■ **DIRECTIONS FOR THIS TASK**:
Please give the whole listing again word for word, and drop any pictures it holds.

■ **DATA UNDER STUDY**:

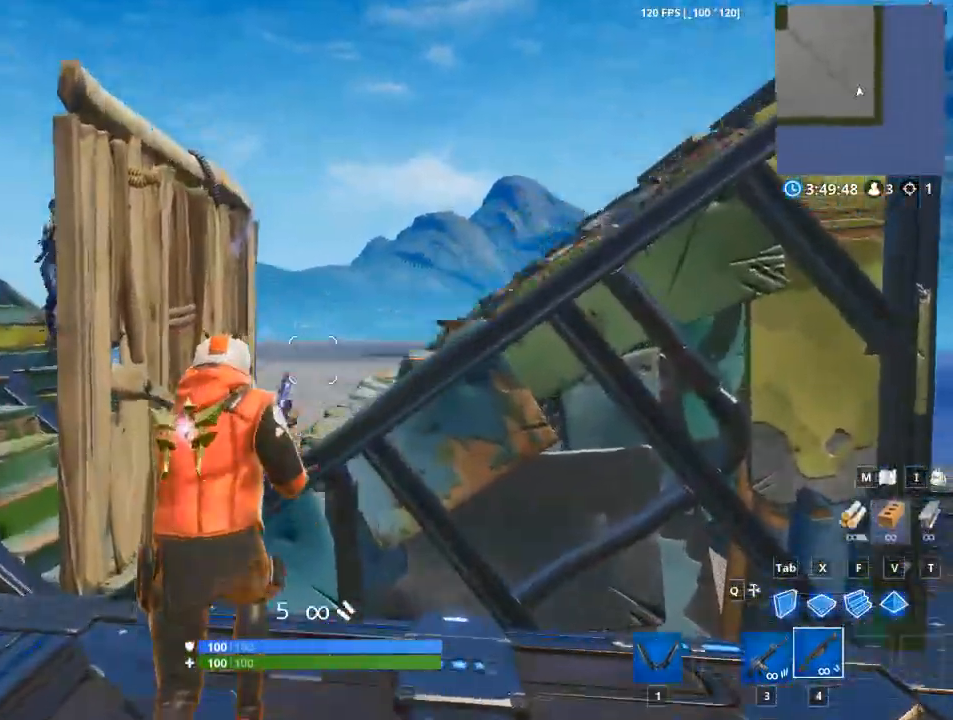
{"keys": [], "mouse": [], "events": [[67, "d", "down"], [167, "space", "up"], [217, "d", "up"], [351, "f", "down"], [401, "w", "up"], [434, "f", "up"]]}
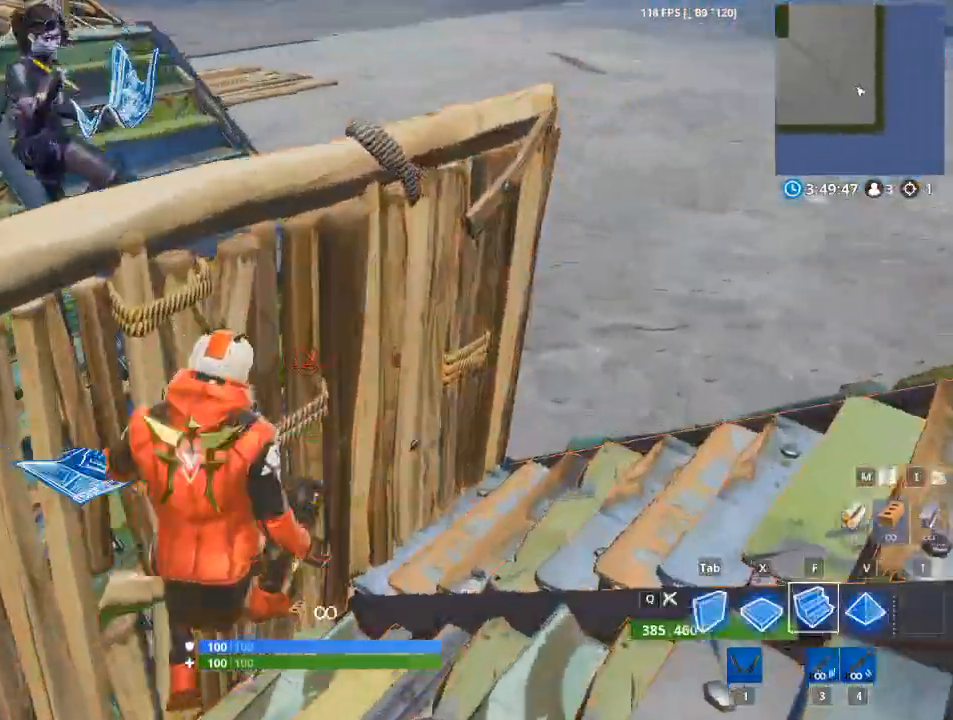
{"keys": ["a"], "mouse": [], "events": [[133, "d", "down"], [317, "a", "down"], [367, "d", "up"]]}
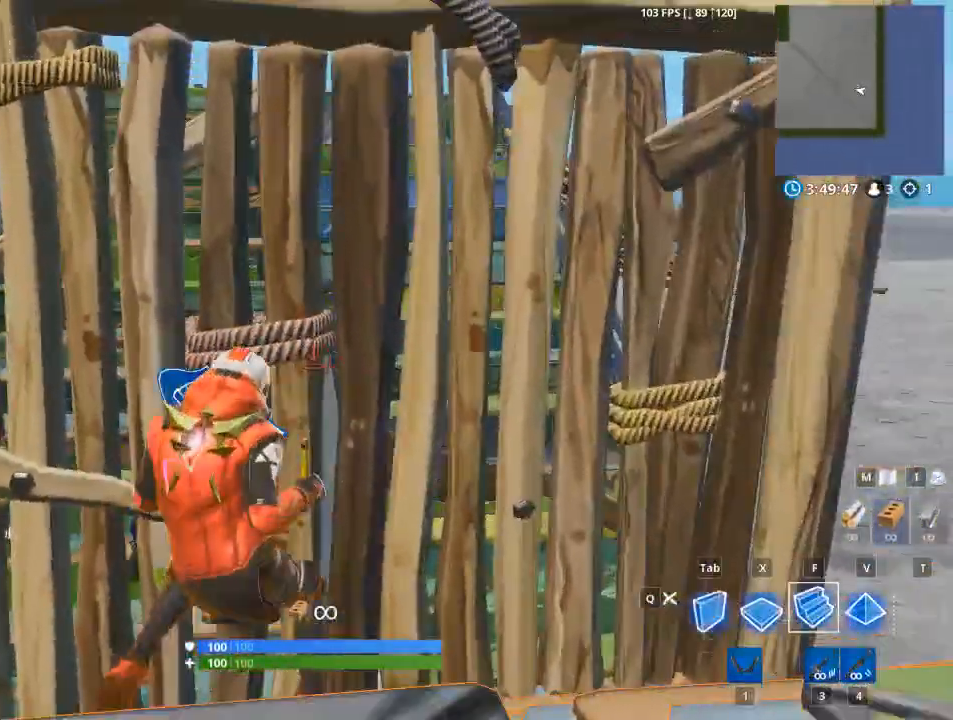
{"keys": [], "mouse": [], "events": [[151, "a", "up"], [151, "f", "down"], [151, "g", "down"], [234, "f", "up"], [234, "g", "up"], [334, "f", "down"], [384, "f", "up"]]}
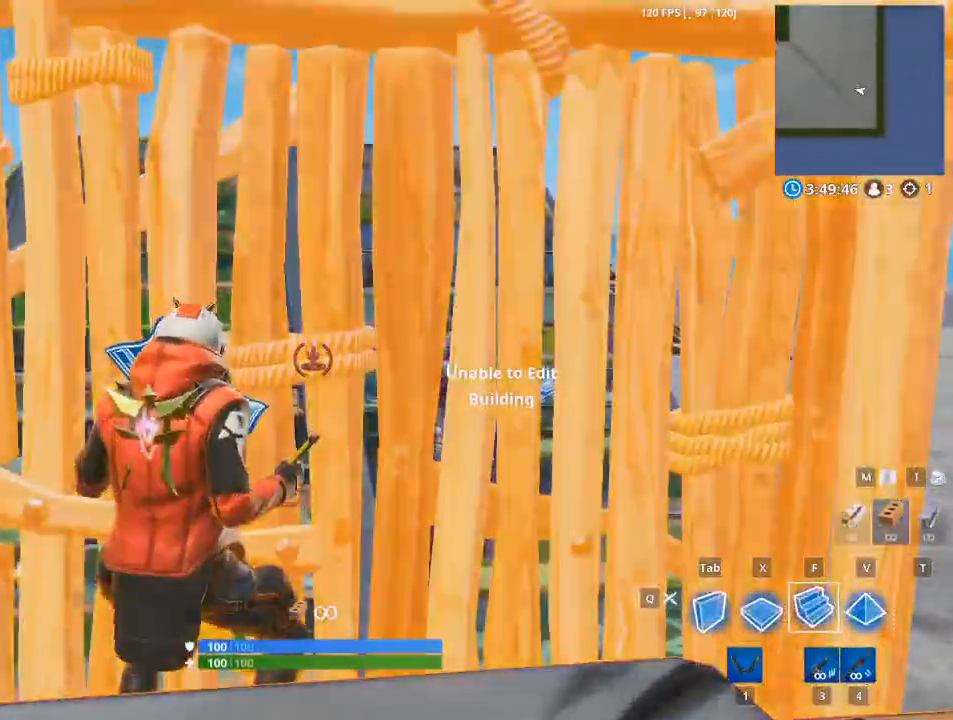
{"keys": ["a", "f", "w"], "mouse": [], "events": [[117, "f", "down"], [117, "w", "down"], [167, "a", "down"]]}
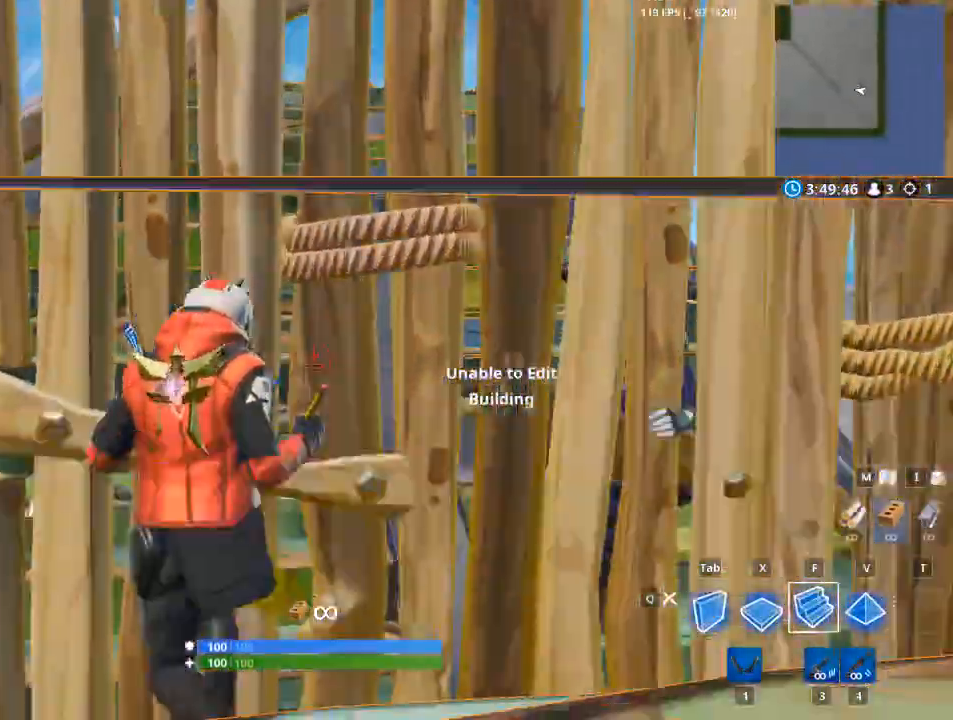
{"keys": ["f", "w"], "mouse": [], "events": [[34, "f", "up"], [267, "a", "up"], [368, "f", "down"]]}
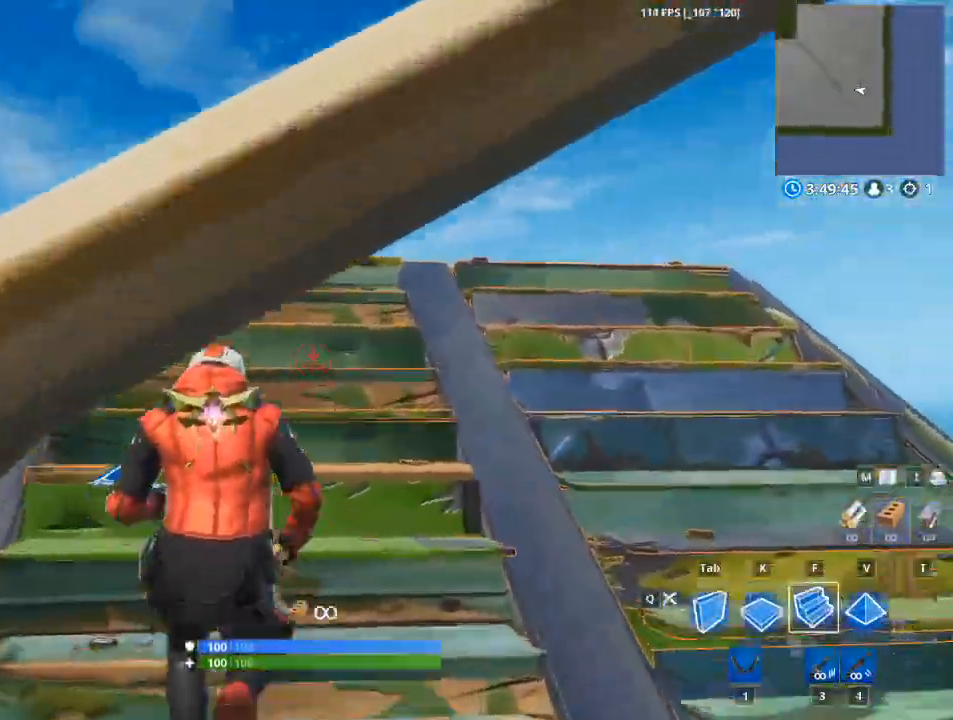
{"keys": ["a", "w"], "mouse": ["left"], "events": [[133, "a", "down"], [133, "f", "up"], [234, "mouse_left", "down"]]}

■ **ANSWER FOR THIS EXERCISE**:
{"keys": [], "mouse": [], "events": [[67, "d", "down"], [167, "space", "up"], [217, "d", "up"], [351, "f", "down"], [401, "w", "up"], [434, "f", "up"]]}
{"keys": ["a"], "mouse": [], "events": [[133, "d", "down"], [317, "a", "down"], [367, "d", "up"]]}
{"keys": [], "mouse": [], "events": [[151, "a", "up"], [151, "f", "down"], [151, "g", "down"], [234, "f", "up"], [234, "g", "up"], [334, "f", "down"], [384, "f", "up"]]}
{"keys": ["a", "f", "w"], "mouse": [], "events": [[117, "f", "down"], [117, "w", "down"], [167, "a", "down"]]}
{"keys": ["f", "w"], "mouse": [], "events": [[34, "f", "up"], [267, "a", "up"], [368, "f", "down"]]}
{"keys": ["a", "w"], "mouse": ["left"], "events": [[133, "a", "down"], [133, "f", "up"], [234, "mouse_left", "down"]]}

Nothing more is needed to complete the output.